Navies are falling in love with a new kind of stealthy submarine, but it can’t do what US Navy subs need to do

Over the past decade, air-independent propulsion (AIP) for submarines has spread rapidly around the world.

The technology, which allows conventionally powered submarines to operate without access to outside air, has the potential the shift the balance away from the big nuclear attack submarines (SSNs) that have dominated undersea warfare since the 1950s and back toward small conventional boats.

In global terms, this might again make submarines the great strategic equalizer; small, cheap weapons that can destroy the expensive warships of the world’s most powerful navies. Does this mean that the United States should invest in these kinds of boats? Probably not. Several navies experimented with AIP during the 20th century. The earliest work began in World War II in the German and Soviet navies, although none of the experiments produced operationally suitable boats.
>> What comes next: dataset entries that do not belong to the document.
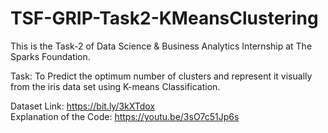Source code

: # TSF-GRIP-Task2-KMeansClustering
This is the Task-2 of Data Science &amp; Business Analytics Internship at The Sparks Foundation. <br />

Task: To Predict the optimum number of clusters and represent it visually from the iris data set using K-means Classification.

Dataset Link: https://bit.ly/3kXTdox <br />
Explanation of the Code: https://youtu.be/3sO7c51Jp6s
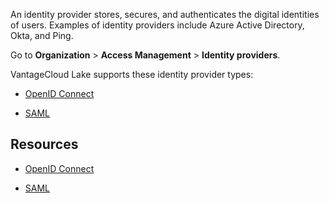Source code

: 
An identity provider stores, secures, and authenticates the digital identities of users. Examples of identity providers include Azure Active Directory, Okta, and Ping.

Go to **Organization** > **Access Management** > **Identity providers**.

VantageCloud Lake supports these identity provider types:

-   [OpenID Connect](lfb1680194800865.md)

-   [SAML](dhs1680194823192.md)


## Resources


-   [OpenID Connect](https://www.pingidentity.com/en/resources/identity-fundamentals/authentication-authorization-standards/openid-connect.html)

-   [SAML](https://developer.okta.com/docs/concepts/saml/)


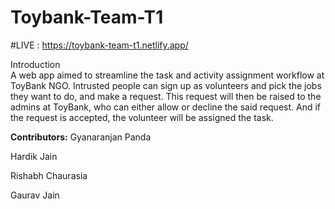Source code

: # Toybank-Team-T1
#LIVE : https://toybank-team-t1.netlify.app/

Introduction  
A web app aimed to streamline the task and activity assignment workflow at ToyBank NGO. Intrusted people can sign up as volunteers and pick the jobs they want to do, and make a request. This request will then be raised to the admins at ToyBank, who can either allow or decline the said request.  And if the request is accepted, the volunteer will be assigned the task.

**Contributors:**
Gyanaranjan Panda

Hardik Jain

Rishabh Chaurasia

Gaurav Jain

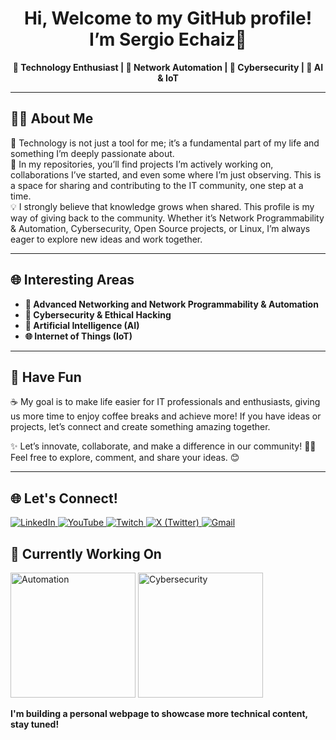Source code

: <h1 align="center">Hi, Welcome to my GitHub profile! I’m Sergio Echaiz👋</h1>
<p align="center">
  <b>🌟 Technology Enthusiast | 🚀 Network Automation | 🔐 Cybersecurity | 🤖 AI & IoT</b>
</p>

---

## 🧑‍💻 About Me
🌟 Technology is not just a tool for me; it’s a fundamental part of my life and something I’m deeply passionate about.  
🚀 In my repositories, you’ll find projects I’m actively working on, collaborations I’ve started, and even some where I’m just observing. This is a space for sharing and contributing to the IT community, one step at a time.  
💡 I strongly believe that knowledge grows when shared. This profile is my way of giving back to the community. Whether it’s Network Programmability & Automation, Cybersecurity, Open Source projects, or Linux, I’m always eager to explore new ideas and work together.

---

## 🌐 Interesting Areas
- **🚀 Advanced Networking and Network Programmability & Automation**  
- **🔐 Cybersecurity & Ethical Hacking**  
- **🤖 Artificial Intelligence (AI)**  
- **🌐 Internet of Things (IoT)**  

---

## 🎯 Have Fun
☕ My goal is to make life easier for IT professionals and enthusiasts, giving us more time to enjoy coffee breaks and achieve more! If you have ideas or projects, let’s connect and create something amazing together.  

✨ Let’s innovate, collaborate, and make a difference in our community! 👨‍💻 Feel free to explore, comment, and share your ideas. 😊

---

<div align="left">
  <h2>🌐 Let's Connect!</h2>
  <p>
    <a href="https://www.linkedin.com/in/sergioechaiz">
      <img src="https://img.shields.io/badge/LinkedIn-Connect-blue?style=for-the-badge&logo=linkedin" alt="LinkedIn">
    </a>
    <a href="https://www.youtube.com/@sergioechaiz">
      <img src="https://img.shields.io/badge/YouTube-Subscribe-red?style=for-the-badge&logo=youtube" alt="YouTube">
    </a>
    <a href="https://www.twitch.tv/sergio_echaiz">
      <img src="https://img.shields.io/badge/Twitch-Watch-purple?style=for-the-badge&logo=twitch" alt="Twitch">
    </a>
    <a href="https://www.twitter.com/sergio_echaiz">
      <img src="https://img.shields.io/badge/X-Follow-black?style=for-the-badge&logo=twitter" alt="X (Twitter)">
    </a>
    <a href="mailto:sergio.echaiz@gmail.com">
      <img src="https://img.shields.io/badge/Gmail-Email-red?style=for-the-badge&logo=gmail" alt="Gmail">
    </a>
  </p>
</div>

<div align="left">
  <h2>🎨 Currently Working On</h2>
  <p>
    <img src="https://media.giphy.com/media/3o7abKhOpu0NwenH3O/giphy.gif" width="200" alt="Automation">
    <img src="https://media.giphy.com/media/3oriO0OEd9QIDdllqo/giphy.gif" width="200" alt="Cybersecurity">
  </p>
  <p>
    <b>I'm building a personal webpage to showcase more technical content, stay tuned!</b>
  </p>
</div>
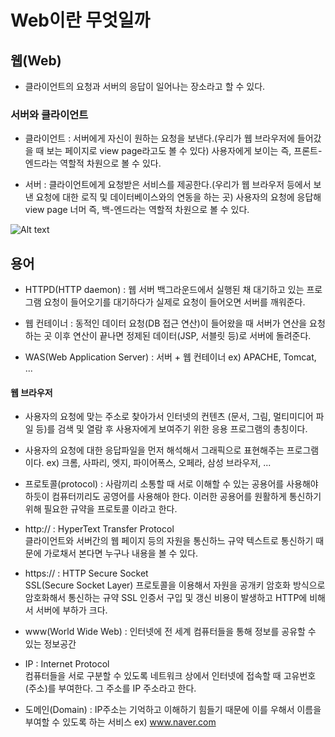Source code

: # Web이란 무엇일까


## 웹(Web)
- 클라이언트의 요청과 서버의 응답이 일어나는 장소라고 할 수 있다.

### 서버와 클라이언트

- 클라이언트 : 서버에게 자신이 원하는 요청을 보낸다.(우리가 웹 브라우저에 들어갔을 때 보는 페이지로 view page라고도 볼 수 있다)
             사용자에게 보이는 즉, 프론트-엔드라는 역할적 차원으로 볼 수 있다.
             
- 서버 : 클라이언트에게 요청받은 서비스를 제공한다.(우리가 웹 브라우저 등에서 보낸 요청에 대한 로직 및 데이터베이스와의 연동을 하는 곳)
     사용자의 요청에 응답해 view page 너머 즉, 백-엔드라는 역할적 차원으로 볼 수 있다.

![Alt text](사진경로)
<!-- <img src="경로" width="너비% or 너비px" height="높이% or높이px" title="px크기설정 alt="대체할문자"></img><br> -->
     
     
## 용어
 
                                                                               
- HTTPD(HTTP daemon) : 웹 서버 백그라운드에서 실행된 채 대기하고 있는 프로그램
요청이 들어오기를 대기하다가 실제로 요청이 들어오면 서버를 깨워준다.

- 웹 컨테이너 : 동적인 데이터 요청(DB 접근 연산)이 들어왔을 때 서버가 연산을 요청하는 곳
이후 연산이 끝나면 정제된 데이터(JSP, 서블릿 등)로 서버에 돌려준다.


- WAS(Web Application Server) : 서버 + 웹 컨테이너
ex) APACHE, Tomcat, ...

#### 웹 브라우저 
- 사용자의 요청에 맞는 주소로 찾아가서 인터넷의 컨텐츠
(문서, 그림, 멀티미디어 파일 등)를 검색 및 열람 후
사용자에게 보여주기 위한 응용 프로그램의 총칭이다.

- 사용자의 요청에 대한 응답파일을 먼저 해석해서 그래픽으로 표현해주는 프로그램이다.
ex) 크롬, 사파리, 엣지, 파이어폭스, 오페라, 삼성 브라우저, ...

                                                                               
                                                                          
                                                                               
- 프로토콜(protocol) : 사람끼리 소통할 때 서로 이해할 수 있는 공용어를 사용해야 하듯이
컴퓨터끼리도 공영어를 사용해아 한다. 이러한 공용어를 원활하게 통신하기 위해 필요한 규약을 프로토콜 이라고 한다.

- http://  : HyperText Transfer Protocol     
클라이언트와 서버간의 웹 페이지 등의 자원을 통신하느 규약
텍스트로 통신하기 때문에 가로채서 본다면 누구나 내용을 볼 수 있다.

- https:// : HTTP Secure Socket     
SSL(Secure Socket Layer) 프로토콜을 이용해서
자원을 공개키 암호화 방식으로 암호화해서 통신하는 규약
SSL 인증서 구입 및 갱신 비용이 발생하고  HTTP에 비해서 서버에 부하가 크다.

- www(World Wide Web) : 인터넷에 전 세계 컴퓨터들을 통해 정보를 공유할 수 있는 정보공간	

- IP : Internet Protocol       
컴퓨터들을 서로 구분할 수 있도록 네트워크 상에서 인터넷에 접속할 때
고유번호(주소)를 부여한다. 그 주소를 IP 주소라고 한다.

- 도메인(Domain) : IP주소는 기억하고 이해하기 힘들기 때문에 이를 우해서 이름을 부여할 수 있도록 하는 서비스
ex) www.naver.com



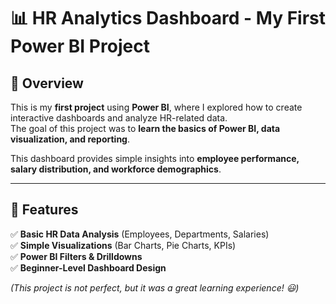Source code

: # 📊 HR Analytics Dashboard - My First Power BI Project

## 📌 Overview
This is my **first project** using **Power BI**, where I explored how to create interactive dashboards and analyze HR-related data.  
The goal of this project was to **learn the basics of Power BI, data visualization, and reporting**.

This dashboard provides simple insights into **employee performance, salary distribution, and workforce demographics**.

---

## 🚀 Features
✅ **Basic HR Data Analysis** (Employees, Departments, Salaries)  
✅ **Simple Visualizations** (Bar Charts, Pie Charts, KPIs)  
✅ **Power BI Filters & Drilldowns**  
✅ **Beginner-Level Dashboard Design**  

*(This project is not perfect, but it was a great learning experience! 😃)*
After the war, Britain, the United States, and the Soviet Union took advantage of German research to produce their own experimental boats, but nuclear propulsion seemed to offer a more fruitful direction for submarine development.

In the mid-2000s, converging technological developments enabled several major submarine producers around the world to begin to develop practical AIP systems.

France, Germany, Japan, Sweden and China all laid down AIP-capable boats, in some cases exporting those submarines to customers around the world.